(Saved entries)
>>>>>

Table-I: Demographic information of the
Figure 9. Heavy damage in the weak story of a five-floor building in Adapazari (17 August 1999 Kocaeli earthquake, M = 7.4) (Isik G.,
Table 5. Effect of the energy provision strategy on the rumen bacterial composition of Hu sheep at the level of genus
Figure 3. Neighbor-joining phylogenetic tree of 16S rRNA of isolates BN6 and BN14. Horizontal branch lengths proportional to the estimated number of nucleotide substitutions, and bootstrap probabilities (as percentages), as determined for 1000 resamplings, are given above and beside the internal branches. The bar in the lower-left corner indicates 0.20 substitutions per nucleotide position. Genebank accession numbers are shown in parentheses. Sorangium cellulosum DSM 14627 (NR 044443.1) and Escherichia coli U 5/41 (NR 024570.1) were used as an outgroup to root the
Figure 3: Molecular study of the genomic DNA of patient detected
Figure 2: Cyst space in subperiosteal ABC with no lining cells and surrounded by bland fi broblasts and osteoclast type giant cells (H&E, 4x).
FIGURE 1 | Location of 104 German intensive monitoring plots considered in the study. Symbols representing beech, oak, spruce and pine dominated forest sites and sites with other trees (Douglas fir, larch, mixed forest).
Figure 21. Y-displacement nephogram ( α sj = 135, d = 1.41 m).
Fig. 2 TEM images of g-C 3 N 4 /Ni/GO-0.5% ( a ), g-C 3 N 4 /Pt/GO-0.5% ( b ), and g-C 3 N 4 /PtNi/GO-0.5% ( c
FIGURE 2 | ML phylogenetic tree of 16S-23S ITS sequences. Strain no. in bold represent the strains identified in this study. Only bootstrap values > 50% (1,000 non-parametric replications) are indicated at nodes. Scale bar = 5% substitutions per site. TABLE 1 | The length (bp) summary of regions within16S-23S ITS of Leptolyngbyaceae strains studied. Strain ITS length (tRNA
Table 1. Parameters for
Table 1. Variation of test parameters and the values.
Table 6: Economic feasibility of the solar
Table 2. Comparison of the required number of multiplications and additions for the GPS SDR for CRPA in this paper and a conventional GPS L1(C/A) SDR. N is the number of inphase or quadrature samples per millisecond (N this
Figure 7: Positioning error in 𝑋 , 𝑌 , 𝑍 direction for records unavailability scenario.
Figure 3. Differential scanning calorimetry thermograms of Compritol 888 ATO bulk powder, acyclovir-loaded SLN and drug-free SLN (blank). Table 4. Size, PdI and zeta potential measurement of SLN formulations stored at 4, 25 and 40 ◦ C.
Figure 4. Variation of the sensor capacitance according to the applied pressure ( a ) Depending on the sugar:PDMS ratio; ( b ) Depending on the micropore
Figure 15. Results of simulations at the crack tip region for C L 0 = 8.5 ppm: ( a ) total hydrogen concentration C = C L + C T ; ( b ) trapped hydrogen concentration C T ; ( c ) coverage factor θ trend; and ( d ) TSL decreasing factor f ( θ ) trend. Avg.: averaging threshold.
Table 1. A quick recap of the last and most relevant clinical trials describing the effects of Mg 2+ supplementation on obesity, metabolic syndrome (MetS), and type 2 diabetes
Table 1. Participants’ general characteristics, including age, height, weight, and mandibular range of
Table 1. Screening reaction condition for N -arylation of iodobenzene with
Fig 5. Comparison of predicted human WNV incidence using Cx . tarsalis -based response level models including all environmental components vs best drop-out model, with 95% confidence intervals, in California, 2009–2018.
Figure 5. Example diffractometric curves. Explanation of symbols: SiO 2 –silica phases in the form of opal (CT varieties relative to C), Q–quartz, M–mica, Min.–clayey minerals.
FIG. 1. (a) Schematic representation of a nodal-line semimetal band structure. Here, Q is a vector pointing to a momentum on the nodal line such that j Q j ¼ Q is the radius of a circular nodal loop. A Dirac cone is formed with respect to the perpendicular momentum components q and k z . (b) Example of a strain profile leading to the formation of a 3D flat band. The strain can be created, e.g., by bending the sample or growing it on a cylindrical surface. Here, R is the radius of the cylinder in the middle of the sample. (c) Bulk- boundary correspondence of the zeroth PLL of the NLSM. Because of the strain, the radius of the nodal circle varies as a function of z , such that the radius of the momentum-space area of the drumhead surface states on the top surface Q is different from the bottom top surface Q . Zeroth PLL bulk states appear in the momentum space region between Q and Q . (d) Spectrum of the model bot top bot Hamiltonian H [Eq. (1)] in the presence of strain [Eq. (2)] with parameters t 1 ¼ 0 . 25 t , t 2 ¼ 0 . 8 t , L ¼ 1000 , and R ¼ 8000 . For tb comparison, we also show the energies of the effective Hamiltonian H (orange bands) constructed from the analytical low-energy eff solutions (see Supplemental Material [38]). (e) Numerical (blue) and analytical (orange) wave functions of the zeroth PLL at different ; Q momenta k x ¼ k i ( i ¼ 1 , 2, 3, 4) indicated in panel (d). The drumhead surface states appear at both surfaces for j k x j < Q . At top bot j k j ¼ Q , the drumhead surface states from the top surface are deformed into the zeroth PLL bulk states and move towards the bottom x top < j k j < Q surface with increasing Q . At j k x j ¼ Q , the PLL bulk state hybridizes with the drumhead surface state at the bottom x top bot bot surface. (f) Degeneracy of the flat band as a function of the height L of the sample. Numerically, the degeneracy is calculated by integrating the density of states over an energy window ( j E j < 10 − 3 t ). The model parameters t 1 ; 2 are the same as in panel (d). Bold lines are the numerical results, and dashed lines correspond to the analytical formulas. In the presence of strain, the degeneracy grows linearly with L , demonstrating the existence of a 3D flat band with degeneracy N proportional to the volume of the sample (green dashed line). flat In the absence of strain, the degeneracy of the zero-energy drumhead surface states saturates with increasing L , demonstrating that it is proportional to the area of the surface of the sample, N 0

<<<<<

-- AIM OF THE TASK --
Using the data above, print exactly the lines from the line that contains "Fig 5. Comparison" through the line that contains "Figure 5. Example", with both included.

-- WRITTEN RESPONSE --
Fig 5. Comparison of predicted human WNV incidence using Cx . tarsalis -based response level models including all environmental components vs best drop-out model, with 95% confidence intervals, in California, 2009–2018.
Figure 5. Example diffractometric curves. Explanation of symbols: SiO 2 –silica phases in the form of opal (CT varieties relative to C), Q–quartz, M–mica, Min.–clayey minerals.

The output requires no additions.